Deloitte projects improved credit ratings for Ghana following debt sustainability improvements. Moody’s and Fitch recently upgraded Ghana’s ratings due to significant debt restructuring. The government’s efforts to manage public debt and extend bond maturities are expected to bolster investor confidence and fiscal stability.
Deloitte has projected that Ghana’s credit ratings will improve due to enhanced debt sustainability. Recently, Moody’s upgraded Ghana’s long-term ratings for both foreign and local currency, while Fitch also improved the country’s long-term local currency issuer default rating. These upgrades come in light of a 37% reduction in Eurobond principal amounts resulting from the government’s comprehensive debt restructuring, which is approximately 93% complete.
The government anticipates that concluding the restructuring will lead to higher credit ratings and improved investor sentiment. To further mitigate risks associated with Eurobond debt, plans for liability management operations have been proposed, as well as the establishment of sufficient sinking fund reserves to manage public debt effectively.
Deloitte’s analysis of the 2025 budget reveals a consistent decline in Ghana’s debt-to-GDP ratio, which has decreased from 78.5% in December 2021 to 61.8% as of December 2024. This represents substantial progress towards the targeted debt-to-GDP ratio of 55% by 2028, as agreed upon with the International Monetary Fund (IMF). According to Deloitte, “The improvement in debt sustainability is expected to induce improved ratings from the international credit rating agencies, which, in turn, will drive up investor confidence in our economy.”
Furthermore, the government’s plans to extend the maturity profile of its bonds and enhance secondary bonds market activity are predicted to provide greater access to long-term debt and reduce issuance costs. This approach is expected to facilitate better cash flow management and mitigate refinancing or rollover risks associated with government debt.

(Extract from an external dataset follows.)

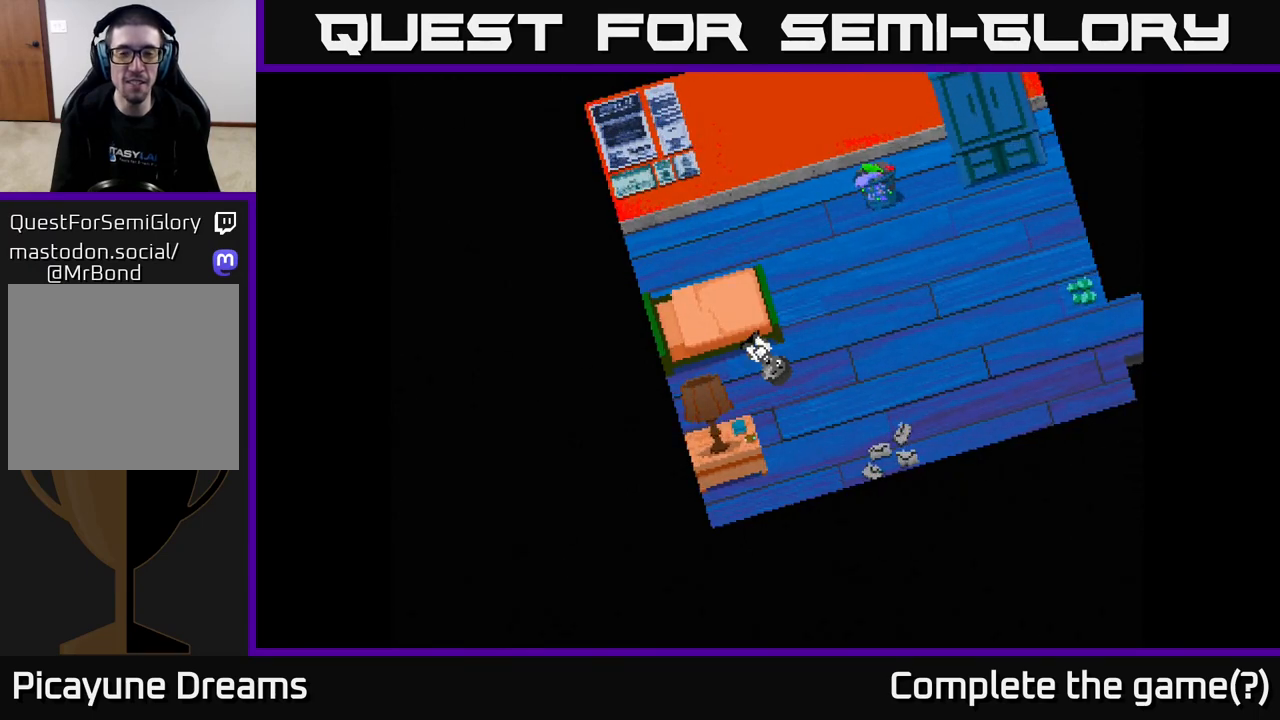
{"buttons": [], "left_stick": "center", "right_stick": "center", "events": [[17, "left_stick", "up"], [83, "left_stick", "up-left"], [317, "left_stick", "center"]]}
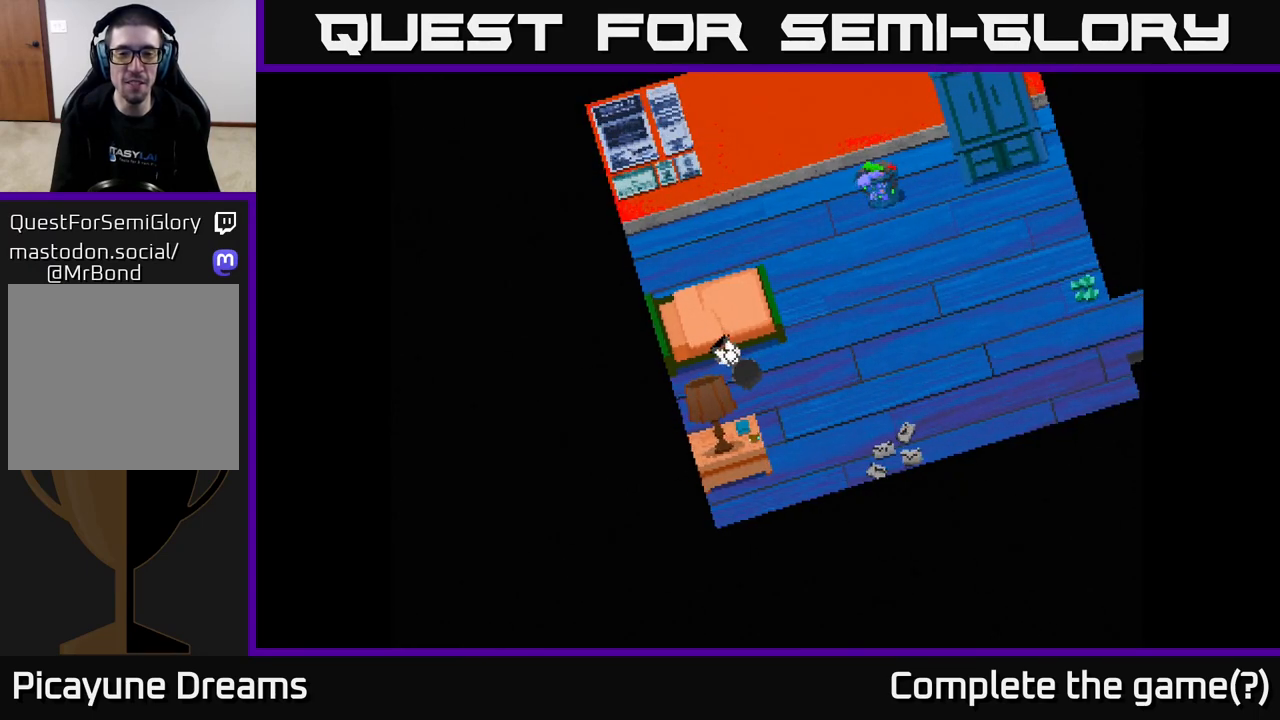
{"buttons": [], "left_stick": "up-right", "right_stick": "center", "events": [[183, "left_stick", "right"], [450, "left_stick", "up-right"]]}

Deloitte emphasized the importance of building cash buffers through the sinking fund for debt repayment, stating that it would enhance the government’s credibility in debt repayment and boost investor confidence. However, achieving this requires significant fiscal discipline. Additionally, Deloitte commended the recent decrease in T-bill rates, attributed to the government’s cautious approach in rejecting auction offers exceeding specified thresholds, while advising closer collaboration between the Finance Minister and the Central Bank for better alignment of fiscal policies.
In summary, Deloitte’s projections indicate that Ghana is on a positive trajectory towards enhanced credit ratings due to improved debt sustainability. The successful implementation of debt restructuring, reduction in the debt-to-GDP ratio, and planned financial operations are collectively contributing to greater investor confidence and a healthier economic outlook for Ghana.